Michael Rothgang (Sep 23 2024 at 12:17):
#13999 is an in-progress PR adding a linter against e.g. natural number subtraction. As I understand the linter, it would have caught this example.
Jireh Loreaux (Sep 23 2024 at 14:36):
@Tyler Josephson ⚛️ it would certainly be nice to have tooling like in #13999 to find user error automatically. However, do you realize that what you're asking for is not possible in general? That is, by Gödel's incompleteness theorems, it is not possible for Lean (or anything of equivalent proving power) to tell you: "your context is consistent" (even an empty context, because Lean has its own axioms). It can only tell you: "your context is inconsistent because I can prove false", and even then, it has to find a proof of False, which may be arbitrarily hard.
Again, this doesn't preclude things like slim_check or similar to help avoid simple mistakes.
Tyler Josephson ⚛️ (Sep 23 2024 at 15:13):
@Jireh Loreaux Yes, indeed. I bet some amount of decision-making would be needed to decide which cases are worth catching automatically. If there was movement on this, I could check with my group and see what kinds of cases we'd all find useful. For example, catching simple equality / inequality relationships among naturals, rationals, and reals would go pretty far. Here's one example (from here) - making a mistake when writing these down can lead to an inconsistency.
Screenshot-2024-09-23-at-11.11.09AM.png
Jon Eugster (Sep 23 2024 at 18:42):
I wonder how much one could already cover your use-case by a simple macro which runs essentially exfalso; aesop or another strong finisher tactic which can find contradictions:
import Mathlib
example (h : 0 = 1) : Nat.Prime 4 := by
fail_if_success exfalso; aesop -- failure: tactic succeeded
Jonas Bayer (Sep 24 2024 at 13:54):
Some weeks ago I brought up the topic of automatic counterexample finding in a different thread.
I'd generally be interested in working on this topic and have started reading about Nitpick. It translates the Isabelle problem to Kodkod but I'm not sure if that is still state of the art or if there are now better tools for model finding.
There is also the design question of whether to have a lightweight tool that runs in the background or a more powerful counterexample generator that needs to be run explicitly. Ideally, one could have a single tool that can be run with different settings to achieve both goals, but this might be even harder to come up with...
Kim Morrison (Sep 24 2024 at 22:14):
I'd encourage anyone exploring this to aim for lightweight, extensible, and automatic.
Kim Morrison (Sep 24 2024 at 22:16):
Although it is worth considering that for counterexample finding no proofs are necessary, so an extensible mechanism to hand problems to an unverified SMT solver is perhaps viable. However that worked then require users to have an external tool, which would limit adoption.
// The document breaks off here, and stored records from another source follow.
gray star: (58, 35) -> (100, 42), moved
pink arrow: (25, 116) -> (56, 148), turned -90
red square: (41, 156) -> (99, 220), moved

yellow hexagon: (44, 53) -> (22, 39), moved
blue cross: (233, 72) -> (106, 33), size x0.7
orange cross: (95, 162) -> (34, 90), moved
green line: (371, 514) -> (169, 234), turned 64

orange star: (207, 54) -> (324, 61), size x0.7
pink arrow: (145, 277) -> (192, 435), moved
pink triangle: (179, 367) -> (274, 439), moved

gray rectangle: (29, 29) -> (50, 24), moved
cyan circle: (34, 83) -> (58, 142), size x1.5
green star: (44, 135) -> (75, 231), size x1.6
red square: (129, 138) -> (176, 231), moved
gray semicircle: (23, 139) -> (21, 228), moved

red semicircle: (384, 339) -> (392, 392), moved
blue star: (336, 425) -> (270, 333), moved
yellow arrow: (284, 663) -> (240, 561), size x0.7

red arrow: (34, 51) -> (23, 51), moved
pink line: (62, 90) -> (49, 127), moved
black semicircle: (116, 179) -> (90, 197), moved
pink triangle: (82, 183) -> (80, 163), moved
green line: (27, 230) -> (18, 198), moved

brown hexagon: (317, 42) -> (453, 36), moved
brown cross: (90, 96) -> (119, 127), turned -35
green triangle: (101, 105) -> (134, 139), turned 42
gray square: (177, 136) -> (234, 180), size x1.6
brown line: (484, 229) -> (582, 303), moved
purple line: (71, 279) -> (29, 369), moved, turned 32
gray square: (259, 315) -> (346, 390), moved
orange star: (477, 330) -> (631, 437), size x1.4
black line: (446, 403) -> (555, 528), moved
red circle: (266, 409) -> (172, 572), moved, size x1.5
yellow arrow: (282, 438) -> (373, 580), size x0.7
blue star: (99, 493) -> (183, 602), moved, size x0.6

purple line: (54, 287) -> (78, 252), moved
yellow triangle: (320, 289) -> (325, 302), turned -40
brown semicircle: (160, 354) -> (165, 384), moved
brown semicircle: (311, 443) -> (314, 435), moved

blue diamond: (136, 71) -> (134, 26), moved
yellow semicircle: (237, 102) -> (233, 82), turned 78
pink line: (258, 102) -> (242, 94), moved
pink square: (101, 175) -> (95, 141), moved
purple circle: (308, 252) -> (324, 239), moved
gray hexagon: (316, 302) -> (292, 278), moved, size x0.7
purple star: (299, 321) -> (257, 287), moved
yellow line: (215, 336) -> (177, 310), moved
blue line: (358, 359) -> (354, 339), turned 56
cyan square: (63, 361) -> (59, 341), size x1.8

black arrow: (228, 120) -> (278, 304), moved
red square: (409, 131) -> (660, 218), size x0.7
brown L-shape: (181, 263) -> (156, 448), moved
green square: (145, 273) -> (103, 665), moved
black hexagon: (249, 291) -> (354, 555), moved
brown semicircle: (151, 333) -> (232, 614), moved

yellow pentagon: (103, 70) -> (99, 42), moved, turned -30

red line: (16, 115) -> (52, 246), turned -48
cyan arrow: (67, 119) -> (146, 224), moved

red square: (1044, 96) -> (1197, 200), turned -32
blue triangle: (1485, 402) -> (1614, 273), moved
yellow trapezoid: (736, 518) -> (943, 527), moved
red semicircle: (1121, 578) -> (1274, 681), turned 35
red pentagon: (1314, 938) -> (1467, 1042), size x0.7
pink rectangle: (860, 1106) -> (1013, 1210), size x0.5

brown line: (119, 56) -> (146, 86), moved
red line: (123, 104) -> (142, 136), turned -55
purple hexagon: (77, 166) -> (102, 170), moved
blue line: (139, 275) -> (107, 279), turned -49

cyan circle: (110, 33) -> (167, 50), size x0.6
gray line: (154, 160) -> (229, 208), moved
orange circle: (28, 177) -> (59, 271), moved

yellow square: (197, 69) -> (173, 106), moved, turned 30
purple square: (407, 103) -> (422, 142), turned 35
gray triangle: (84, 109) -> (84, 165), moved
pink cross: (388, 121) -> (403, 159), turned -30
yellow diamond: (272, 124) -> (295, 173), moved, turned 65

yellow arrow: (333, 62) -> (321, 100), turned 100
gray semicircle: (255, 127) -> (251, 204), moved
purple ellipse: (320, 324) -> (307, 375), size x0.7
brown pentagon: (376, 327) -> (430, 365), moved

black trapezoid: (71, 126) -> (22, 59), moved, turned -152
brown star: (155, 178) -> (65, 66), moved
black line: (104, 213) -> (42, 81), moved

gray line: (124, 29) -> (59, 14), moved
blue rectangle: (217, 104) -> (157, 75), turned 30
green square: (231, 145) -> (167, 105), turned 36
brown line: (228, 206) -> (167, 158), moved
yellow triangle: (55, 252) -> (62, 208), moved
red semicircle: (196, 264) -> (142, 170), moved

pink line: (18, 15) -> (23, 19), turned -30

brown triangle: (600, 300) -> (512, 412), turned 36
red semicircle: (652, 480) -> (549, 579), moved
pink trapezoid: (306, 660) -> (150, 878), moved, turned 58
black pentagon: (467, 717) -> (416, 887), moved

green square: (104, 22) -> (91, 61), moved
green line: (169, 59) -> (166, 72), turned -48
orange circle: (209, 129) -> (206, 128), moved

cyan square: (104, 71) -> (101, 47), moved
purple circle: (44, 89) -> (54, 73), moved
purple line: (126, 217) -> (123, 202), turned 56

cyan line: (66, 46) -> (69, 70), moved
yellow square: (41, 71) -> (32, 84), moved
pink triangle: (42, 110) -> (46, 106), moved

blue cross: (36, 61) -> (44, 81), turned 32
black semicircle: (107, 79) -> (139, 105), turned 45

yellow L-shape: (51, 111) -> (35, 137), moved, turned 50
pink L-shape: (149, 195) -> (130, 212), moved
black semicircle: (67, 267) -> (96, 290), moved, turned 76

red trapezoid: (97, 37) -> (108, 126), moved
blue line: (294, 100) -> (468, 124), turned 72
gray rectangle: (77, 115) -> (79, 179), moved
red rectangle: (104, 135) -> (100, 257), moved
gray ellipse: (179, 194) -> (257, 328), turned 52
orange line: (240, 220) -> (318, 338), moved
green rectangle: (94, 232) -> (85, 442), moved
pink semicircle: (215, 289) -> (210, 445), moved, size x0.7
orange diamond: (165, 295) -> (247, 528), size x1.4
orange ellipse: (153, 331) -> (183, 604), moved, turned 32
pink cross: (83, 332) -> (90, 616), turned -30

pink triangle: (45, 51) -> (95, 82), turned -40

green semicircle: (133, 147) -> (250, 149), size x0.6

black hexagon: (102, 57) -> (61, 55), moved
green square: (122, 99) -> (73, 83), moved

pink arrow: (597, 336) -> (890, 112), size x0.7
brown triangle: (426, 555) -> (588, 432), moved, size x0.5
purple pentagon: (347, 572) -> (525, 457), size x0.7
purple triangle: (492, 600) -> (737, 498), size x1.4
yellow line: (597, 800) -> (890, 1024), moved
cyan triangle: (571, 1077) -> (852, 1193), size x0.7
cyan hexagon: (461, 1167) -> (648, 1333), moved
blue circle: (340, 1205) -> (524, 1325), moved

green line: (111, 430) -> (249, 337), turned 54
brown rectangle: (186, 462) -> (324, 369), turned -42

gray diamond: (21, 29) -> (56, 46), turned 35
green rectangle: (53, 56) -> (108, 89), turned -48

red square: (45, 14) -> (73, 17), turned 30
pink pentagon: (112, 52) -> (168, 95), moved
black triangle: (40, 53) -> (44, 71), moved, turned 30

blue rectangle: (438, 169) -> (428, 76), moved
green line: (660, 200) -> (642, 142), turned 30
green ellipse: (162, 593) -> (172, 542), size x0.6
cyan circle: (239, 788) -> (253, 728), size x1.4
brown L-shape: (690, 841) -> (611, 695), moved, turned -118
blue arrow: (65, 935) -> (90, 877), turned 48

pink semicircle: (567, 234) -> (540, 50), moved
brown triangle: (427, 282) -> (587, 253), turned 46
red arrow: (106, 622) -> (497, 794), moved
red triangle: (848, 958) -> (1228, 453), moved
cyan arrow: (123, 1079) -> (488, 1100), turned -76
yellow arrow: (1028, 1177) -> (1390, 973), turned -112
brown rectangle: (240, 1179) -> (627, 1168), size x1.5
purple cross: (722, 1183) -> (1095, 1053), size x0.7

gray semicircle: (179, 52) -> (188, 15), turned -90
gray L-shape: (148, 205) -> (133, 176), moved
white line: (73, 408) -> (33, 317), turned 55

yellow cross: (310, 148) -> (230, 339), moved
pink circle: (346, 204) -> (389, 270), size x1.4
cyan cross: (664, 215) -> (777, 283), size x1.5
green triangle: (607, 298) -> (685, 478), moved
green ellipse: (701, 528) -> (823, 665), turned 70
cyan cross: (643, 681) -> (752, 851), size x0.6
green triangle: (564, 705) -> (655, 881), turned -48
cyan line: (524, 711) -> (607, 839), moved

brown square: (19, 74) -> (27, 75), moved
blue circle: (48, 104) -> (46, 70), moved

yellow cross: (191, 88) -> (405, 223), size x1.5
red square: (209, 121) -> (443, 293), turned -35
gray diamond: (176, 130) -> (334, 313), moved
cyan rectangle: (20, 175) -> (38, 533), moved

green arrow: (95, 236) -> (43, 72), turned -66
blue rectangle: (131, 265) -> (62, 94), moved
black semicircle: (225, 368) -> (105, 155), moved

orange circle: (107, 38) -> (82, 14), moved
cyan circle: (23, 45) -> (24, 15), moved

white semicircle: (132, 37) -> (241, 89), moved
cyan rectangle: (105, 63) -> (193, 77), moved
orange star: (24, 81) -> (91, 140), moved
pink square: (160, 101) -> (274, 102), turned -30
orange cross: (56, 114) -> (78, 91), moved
Eric Wieser (Sep 25 2024 at 00:48):
If your counterexample doesn't come with a proof it might not be a counterexample after all. Any statement in Lean with junk values is particularly vulnerable to this, as the SMT solver might not model them correctly
Jonas Bayer (Sep 25 2024 at 16:23):
In Isabelle, nitpick can return "found a potentially spurious counterexample" when the example cannot be verified.
Last updated: May 02 2025 at 03:31 UTC